Kalk Ebû Türâb, kalk!

Bu yazı, Savaş Barkçin’in Soyadı Kanunu1 adlı yazısını okurken -ki muhakkak okumanızı tavsiye ederim- Yahya Efendi Dergâhı’nın son şeyhi olan Abdülhayy Öztoprak’ın soyadının Hz. Ali’nin (ra) bir lakabı olan “Ebû Türâb” yani “toprağın babası”ndan mülhem olduğunu öğrenmem ve sonrasında gelişen olayların yazısıdır.

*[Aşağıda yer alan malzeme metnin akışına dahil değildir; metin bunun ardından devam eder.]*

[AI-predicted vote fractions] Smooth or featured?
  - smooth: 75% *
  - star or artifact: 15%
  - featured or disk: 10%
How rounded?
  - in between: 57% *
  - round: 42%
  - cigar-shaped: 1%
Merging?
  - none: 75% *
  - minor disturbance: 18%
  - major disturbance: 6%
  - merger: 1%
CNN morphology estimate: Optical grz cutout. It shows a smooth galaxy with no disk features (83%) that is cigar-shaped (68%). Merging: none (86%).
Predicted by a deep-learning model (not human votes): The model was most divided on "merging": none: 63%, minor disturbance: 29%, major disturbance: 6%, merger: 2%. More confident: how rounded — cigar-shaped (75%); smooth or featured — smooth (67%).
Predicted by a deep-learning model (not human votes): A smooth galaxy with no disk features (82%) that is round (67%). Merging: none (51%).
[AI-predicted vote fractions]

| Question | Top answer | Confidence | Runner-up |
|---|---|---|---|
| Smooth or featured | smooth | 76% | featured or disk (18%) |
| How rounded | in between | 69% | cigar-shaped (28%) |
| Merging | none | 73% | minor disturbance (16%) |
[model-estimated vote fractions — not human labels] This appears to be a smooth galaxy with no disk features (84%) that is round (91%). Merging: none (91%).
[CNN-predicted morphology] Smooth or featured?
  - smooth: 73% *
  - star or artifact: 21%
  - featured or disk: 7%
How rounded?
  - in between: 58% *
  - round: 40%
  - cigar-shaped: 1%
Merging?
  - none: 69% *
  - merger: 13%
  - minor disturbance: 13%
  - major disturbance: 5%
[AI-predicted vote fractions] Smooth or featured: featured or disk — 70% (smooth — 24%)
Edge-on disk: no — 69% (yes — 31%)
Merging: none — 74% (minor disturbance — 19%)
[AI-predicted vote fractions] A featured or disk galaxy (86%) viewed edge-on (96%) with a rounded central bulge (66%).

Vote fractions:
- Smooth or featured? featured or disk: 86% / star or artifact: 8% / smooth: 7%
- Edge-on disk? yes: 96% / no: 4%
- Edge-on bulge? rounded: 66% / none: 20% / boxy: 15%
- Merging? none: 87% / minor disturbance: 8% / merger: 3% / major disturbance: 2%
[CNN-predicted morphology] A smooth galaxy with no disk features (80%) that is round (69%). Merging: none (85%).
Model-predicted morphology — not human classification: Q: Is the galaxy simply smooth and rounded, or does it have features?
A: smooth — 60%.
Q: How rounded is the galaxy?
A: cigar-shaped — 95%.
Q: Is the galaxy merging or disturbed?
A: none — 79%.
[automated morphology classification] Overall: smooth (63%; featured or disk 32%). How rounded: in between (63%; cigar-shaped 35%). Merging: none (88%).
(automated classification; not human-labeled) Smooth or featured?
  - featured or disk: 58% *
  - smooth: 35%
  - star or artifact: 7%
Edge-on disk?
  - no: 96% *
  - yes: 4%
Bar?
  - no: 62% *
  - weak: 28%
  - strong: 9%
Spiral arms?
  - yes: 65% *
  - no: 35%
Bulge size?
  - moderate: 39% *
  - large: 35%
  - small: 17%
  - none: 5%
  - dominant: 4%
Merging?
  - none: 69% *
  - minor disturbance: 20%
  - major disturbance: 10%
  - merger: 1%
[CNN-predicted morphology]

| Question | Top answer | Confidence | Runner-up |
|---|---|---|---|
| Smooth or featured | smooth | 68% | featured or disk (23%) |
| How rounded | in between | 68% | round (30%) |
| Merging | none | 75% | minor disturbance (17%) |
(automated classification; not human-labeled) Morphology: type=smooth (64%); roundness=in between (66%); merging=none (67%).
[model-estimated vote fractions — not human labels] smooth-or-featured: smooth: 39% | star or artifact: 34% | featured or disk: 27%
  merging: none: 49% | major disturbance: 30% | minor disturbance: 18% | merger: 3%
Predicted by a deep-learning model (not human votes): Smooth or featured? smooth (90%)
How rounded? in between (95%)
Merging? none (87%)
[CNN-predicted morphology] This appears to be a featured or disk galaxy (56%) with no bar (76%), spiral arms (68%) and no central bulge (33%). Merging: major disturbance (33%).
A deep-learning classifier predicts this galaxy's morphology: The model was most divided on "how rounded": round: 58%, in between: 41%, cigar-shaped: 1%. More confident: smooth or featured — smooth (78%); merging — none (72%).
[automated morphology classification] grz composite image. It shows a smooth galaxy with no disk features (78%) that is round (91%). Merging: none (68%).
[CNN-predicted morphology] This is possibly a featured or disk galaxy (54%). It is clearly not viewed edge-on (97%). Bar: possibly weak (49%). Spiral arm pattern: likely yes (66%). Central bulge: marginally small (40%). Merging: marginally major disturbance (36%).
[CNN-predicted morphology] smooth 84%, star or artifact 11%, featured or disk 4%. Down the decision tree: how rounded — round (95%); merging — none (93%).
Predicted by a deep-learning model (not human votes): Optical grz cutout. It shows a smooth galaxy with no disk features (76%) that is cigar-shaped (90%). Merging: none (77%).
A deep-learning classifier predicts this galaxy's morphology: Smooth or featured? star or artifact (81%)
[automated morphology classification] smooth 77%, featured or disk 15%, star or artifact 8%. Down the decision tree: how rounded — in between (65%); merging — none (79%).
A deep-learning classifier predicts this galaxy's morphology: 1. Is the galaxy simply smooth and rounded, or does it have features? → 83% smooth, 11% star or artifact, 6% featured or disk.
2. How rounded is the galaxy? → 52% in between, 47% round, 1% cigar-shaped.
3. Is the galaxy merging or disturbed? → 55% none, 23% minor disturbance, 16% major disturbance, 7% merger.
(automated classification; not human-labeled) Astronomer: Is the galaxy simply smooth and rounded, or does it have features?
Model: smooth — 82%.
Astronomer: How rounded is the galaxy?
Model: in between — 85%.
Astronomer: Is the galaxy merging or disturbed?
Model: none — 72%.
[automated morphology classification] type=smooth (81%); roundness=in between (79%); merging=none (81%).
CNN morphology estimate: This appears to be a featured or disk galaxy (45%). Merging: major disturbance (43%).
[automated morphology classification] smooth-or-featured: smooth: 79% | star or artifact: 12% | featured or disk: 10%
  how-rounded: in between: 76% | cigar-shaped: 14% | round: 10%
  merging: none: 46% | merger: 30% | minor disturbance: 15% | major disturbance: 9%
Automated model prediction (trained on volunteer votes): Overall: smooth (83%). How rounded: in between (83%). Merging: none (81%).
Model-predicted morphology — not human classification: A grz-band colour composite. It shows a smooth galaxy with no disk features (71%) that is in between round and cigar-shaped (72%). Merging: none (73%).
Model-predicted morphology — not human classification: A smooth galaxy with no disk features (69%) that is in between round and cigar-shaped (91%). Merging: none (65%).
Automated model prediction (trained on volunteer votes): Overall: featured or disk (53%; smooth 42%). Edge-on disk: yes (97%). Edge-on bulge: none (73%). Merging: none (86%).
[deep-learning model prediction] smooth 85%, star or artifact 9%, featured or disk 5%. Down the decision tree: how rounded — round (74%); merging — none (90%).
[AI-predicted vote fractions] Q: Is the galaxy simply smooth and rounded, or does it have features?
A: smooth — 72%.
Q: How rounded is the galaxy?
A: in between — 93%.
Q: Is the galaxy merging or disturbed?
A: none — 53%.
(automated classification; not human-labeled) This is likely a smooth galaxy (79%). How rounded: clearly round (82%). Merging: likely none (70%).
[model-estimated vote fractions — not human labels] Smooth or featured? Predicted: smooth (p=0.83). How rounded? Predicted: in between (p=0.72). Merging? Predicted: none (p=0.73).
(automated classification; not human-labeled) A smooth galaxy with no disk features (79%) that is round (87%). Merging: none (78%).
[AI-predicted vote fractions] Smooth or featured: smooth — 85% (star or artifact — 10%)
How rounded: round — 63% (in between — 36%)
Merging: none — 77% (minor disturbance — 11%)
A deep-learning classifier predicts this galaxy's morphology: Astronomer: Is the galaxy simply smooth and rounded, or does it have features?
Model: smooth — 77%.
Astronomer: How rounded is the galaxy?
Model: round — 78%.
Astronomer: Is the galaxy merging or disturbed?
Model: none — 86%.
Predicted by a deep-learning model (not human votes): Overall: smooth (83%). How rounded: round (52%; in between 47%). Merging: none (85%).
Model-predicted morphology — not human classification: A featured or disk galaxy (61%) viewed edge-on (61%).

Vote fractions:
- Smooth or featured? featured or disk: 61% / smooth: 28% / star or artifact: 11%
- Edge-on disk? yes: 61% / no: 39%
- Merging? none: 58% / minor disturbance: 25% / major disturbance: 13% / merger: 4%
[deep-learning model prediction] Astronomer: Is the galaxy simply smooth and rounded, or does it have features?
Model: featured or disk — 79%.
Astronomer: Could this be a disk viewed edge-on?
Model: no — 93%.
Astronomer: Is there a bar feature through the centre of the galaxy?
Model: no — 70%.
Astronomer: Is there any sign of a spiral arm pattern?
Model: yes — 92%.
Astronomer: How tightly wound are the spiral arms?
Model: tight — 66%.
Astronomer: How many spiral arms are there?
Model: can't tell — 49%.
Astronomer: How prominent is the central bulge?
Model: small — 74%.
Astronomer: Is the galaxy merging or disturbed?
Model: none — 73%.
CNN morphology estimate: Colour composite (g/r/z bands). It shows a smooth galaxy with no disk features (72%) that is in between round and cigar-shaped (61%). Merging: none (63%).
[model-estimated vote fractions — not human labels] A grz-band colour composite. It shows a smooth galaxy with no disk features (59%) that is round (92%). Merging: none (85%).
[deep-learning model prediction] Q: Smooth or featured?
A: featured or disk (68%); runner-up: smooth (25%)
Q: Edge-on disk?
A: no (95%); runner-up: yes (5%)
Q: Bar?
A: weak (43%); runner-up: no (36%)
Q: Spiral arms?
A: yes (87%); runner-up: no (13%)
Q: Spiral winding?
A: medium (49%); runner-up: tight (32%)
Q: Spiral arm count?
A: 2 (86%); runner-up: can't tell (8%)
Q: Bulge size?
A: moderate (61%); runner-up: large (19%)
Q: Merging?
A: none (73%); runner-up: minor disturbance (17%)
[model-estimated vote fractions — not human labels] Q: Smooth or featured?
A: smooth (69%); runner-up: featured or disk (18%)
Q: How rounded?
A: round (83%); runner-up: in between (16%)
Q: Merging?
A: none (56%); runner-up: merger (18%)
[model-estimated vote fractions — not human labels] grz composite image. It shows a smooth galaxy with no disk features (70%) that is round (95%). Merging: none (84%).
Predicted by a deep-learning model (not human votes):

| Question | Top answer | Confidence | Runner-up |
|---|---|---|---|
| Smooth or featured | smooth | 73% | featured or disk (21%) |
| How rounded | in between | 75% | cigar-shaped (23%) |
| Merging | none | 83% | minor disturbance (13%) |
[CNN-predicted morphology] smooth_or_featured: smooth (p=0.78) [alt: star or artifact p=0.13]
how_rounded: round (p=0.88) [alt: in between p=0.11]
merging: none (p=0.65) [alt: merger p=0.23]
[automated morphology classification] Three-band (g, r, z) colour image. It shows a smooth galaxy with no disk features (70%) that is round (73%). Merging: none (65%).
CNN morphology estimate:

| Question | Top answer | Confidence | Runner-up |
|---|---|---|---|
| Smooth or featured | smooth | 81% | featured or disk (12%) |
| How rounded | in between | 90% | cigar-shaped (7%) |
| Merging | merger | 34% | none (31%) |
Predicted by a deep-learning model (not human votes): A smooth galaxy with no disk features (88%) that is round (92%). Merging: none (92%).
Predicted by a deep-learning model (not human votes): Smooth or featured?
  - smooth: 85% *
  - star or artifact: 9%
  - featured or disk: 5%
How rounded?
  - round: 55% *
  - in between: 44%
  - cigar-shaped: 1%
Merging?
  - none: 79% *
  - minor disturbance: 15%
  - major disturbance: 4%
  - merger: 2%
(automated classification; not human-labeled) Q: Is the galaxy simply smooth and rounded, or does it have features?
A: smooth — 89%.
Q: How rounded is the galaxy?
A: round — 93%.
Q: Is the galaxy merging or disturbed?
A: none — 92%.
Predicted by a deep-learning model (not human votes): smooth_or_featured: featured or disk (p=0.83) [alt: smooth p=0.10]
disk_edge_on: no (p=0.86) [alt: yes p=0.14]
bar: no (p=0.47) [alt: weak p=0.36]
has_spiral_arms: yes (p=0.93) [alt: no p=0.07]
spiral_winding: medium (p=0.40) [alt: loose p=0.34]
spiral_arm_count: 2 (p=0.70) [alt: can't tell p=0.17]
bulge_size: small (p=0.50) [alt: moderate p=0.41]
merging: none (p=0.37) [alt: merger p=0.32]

Mezkûr yazıyı okuyana kadar böyle bir lakaptan haberim yoktu. Niçin Hz. Ali’nin (ra) bir lakabı bu olmuş diye araştırdığımda ise şu bilgilerle karşılaştım:

“‘Toprağın babası, toprağa bulanmış kimse’ anlamındaki bu lakap Hz. Ali’ye (ra)Resûl-i Ekrem (asm) tarafından verilmiştir. Sahih hadislerde rivayet edildiğine göre bir gün Hz. Peygamber (asm) öğle vakti kızı Fâtıma’nın yanına gittiğinde Hz. Ali’yi (ra) evde göremedi. Sahâbîlerden biri onun Mescid-i Nebevî’de uyumakta olduğunu haber verince Resûl-i Ekrem oraya gitti. Uyumakta olan Hz. Ali’nin (ra) üzerindeki hırkanın sıyrıldığını, vücudunun toprağa bulandığını gördü. Elbisesindeki toprağı eliyle silkelerken, ‘Kalk Ebû Türâb, kalk!’ diye seslendi. O günden sonra ‘Ebû Türâb’ diye de çağrılan Hz. Ali (ra) kendisine böyle hitap edilmesine çok sevinirdi.”2

Ne garip. Peygamberimizin (asm) taktığı lakapların muhakkak derin hikmetleri olmalı…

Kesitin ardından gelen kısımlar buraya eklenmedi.